DESCRIPTION OF THE TASK: The goal is to restate all of the records below word for word.

(Data items)
════════

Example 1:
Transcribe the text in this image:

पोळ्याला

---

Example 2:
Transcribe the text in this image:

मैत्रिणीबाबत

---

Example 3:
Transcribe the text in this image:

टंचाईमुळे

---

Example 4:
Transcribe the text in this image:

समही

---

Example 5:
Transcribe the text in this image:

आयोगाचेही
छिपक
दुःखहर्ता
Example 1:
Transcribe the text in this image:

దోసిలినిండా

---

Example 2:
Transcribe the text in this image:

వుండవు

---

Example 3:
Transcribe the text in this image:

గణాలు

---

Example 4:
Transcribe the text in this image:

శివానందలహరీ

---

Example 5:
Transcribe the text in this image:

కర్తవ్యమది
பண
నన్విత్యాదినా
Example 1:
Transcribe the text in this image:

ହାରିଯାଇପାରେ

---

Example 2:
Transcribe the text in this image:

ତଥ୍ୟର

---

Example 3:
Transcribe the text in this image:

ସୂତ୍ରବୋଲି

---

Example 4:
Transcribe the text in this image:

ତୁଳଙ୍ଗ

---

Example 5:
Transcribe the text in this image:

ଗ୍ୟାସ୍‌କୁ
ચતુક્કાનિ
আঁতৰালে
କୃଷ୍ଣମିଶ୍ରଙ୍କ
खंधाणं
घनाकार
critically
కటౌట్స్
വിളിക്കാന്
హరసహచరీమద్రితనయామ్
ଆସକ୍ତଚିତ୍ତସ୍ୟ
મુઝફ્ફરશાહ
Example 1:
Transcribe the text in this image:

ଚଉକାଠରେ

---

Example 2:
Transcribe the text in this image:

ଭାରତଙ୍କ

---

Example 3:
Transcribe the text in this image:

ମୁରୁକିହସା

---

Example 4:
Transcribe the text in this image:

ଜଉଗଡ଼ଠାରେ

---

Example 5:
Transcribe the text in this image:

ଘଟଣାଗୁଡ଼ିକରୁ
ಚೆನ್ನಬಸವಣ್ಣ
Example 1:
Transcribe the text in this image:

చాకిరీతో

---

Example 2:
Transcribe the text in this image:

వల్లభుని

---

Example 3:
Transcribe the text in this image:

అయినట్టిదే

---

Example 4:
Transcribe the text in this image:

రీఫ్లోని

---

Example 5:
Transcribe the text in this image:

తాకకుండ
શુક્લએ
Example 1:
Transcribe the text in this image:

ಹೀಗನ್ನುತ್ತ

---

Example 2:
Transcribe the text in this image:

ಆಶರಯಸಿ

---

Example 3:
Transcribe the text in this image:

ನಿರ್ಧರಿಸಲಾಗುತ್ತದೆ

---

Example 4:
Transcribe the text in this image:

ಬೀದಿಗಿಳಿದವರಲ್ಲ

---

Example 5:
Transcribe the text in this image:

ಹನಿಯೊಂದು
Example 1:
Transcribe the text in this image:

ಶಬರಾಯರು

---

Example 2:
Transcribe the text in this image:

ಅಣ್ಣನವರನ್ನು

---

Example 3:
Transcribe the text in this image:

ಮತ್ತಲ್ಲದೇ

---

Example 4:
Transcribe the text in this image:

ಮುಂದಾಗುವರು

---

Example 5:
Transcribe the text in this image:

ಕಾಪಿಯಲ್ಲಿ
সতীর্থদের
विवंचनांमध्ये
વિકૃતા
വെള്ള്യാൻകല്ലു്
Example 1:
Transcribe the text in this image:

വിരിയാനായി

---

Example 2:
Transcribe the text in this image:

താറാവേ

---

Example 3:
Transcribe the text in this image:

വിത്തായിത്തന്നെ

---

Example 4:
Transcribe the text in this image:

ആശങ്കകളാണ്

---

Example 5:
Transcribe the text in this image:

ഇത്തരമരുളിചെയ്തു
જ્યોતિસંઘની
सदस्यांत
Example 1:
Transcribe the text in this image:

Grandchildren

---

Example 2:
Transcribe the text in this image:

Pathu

════════

ANSWER SPACE:
Example 1:
Transcribe the text in this image:

पोळ्याला

---

Example 2:
Transcribe the text in this image:

मैत्रिणीबाबत

---

Example 3:
Transcribe the text in this image:

टंचाईमुळे

---

Example 4:
Transcribe the text in this image:

समही

---

Example 5:
Transcribe the text in this image:

आयोगाचेही
छिपक
दुःखहर्ता
Example 1:
Transcribe the text in this image:

దోసిలినిండా

---

Example 2:
Transcribe the text in this image:

వుండవు

---

Example 3:
Transcribe the text in this image:

గణాలు

---

Example 4:
Transcribe the text in this image:

శివానందలహరీ

---

Example 5:
Transcribe the text in this image:

కర్తవ్యమది
பண
నన్విత్యాదినా
Example 1:
Transcribe the text in this image:

ହାରିଯାଇପାରେ

---

Example 2:
Transcribe the text in this image:

ତଥ୍ୟର

---

Example 3:
Transcribe the text in this image:

ସୂତ୍ରବୋଲି

---

Example 4:
Transcribe the text in this image:

ତୁଳଙ୍ଗ

---

Example 5:
Transcribe the text in this image:

ଗ୍ୟାସ୍‌କୁ
ચતુક્કાનિ
আঁতৰালে
କୃଷ୍ଣମିଶ୍ରଙ୍କ
खंधाणं
घनाकार
critically
కటౌట్స్
വിളിക്കാന്
హరసహచరీమద్రితనయామ్
ଆସକ୍ତଚିତ୍ତସ୍ୟ
મુઝફ્ફરશાહ
Example 1:
Transcribe the text in this image:

ଚଉକାଠରେ

---

Example 2:
Transcribe the text in this image:

ଭାରତଙ୍କ

---

Example 3:
Transcribe the text in this image:

ମୁରୁକିହସା

---

Example 4:
Transcribe the text in this image:

ଜଉଗଡ଼ଠାରେ

---

Example 5:
Transcribe the text in this image:

ଘଟଣାଗୁଡ଼ିକରୁ
ಚೆನ್ನಬಸವಣ್ಣ
Example 1:
Transcribe the text in this image:

చాకిరీతో

---

Example 2:
Transcribe the text in this image:

వల్లభుని

---

Example 3:
Transcribe the text in this image:

అయినట్టిదే

---

Example 4:
Transcribe the text in this image:

రీఫ్లోని

---

Example 5:
Transcribe the text in this image:

తాకకుండ
શુક્લએ
Example 1:
Transcribe the text in this image:

ಹೀಗನ್ನುತ್ತ

---

Example 2:
Transcribe the text in this image:

ಆಶರಯಸಿ

---

Example 3:
Transcribe the text in this image:

ನಿರ್ಧರಿಸಲಾಗುತ್ತದೆ

---

Example 4:
Transcribe the text in this image:

ಬೀದಿಗಿಳಿದವರಲ್ಲ

---

Example 5:
Transcribe the text in this image:

ಹನಿಯೊಂದು
Example 1:
Transcribe the text in this image:

ಶಬರಾಯರು

---

Example 2:
Transcribe the text in this image:

ಅಣ್ಣನವರನ್ನು

---

Example 3:
Transcribe the text in this image:

ಮತ್ತಲ್ಲದೇ

---

Example 4:
Transcribe the text in this image:

ಮುಂದಾಗುವರು

---

Example 5:
Transcribe the text in this image:

ಕಾಪಿಯಲ್ಲಿ
সতীর্থদের
विवंचनांमध्ये
વિકૃતા
വെള്ള്യാൻകല്ലു്
Example 1:
Transcribe the text in this image:

വിരിയാനായി

---

Example 2:
Transcribe the text in this image:

താറാവേ

---

Example 3:
Transcribe the text in this image:

വിത്തായിത്തന്നെ

---

Example 4:
Transcribe the text in this image:

ആശങ്കകളാണ്

---

Example 5:
Transcribe the text in this image:

ഇത്തരമരുളിചെയ്തു
જ્યોતિસંઘની
सदस्यांत
Example 1:
Transcribe the text in this image:

Grandchildren

---

Example 2:
Transcribe the text in this image:

Pathu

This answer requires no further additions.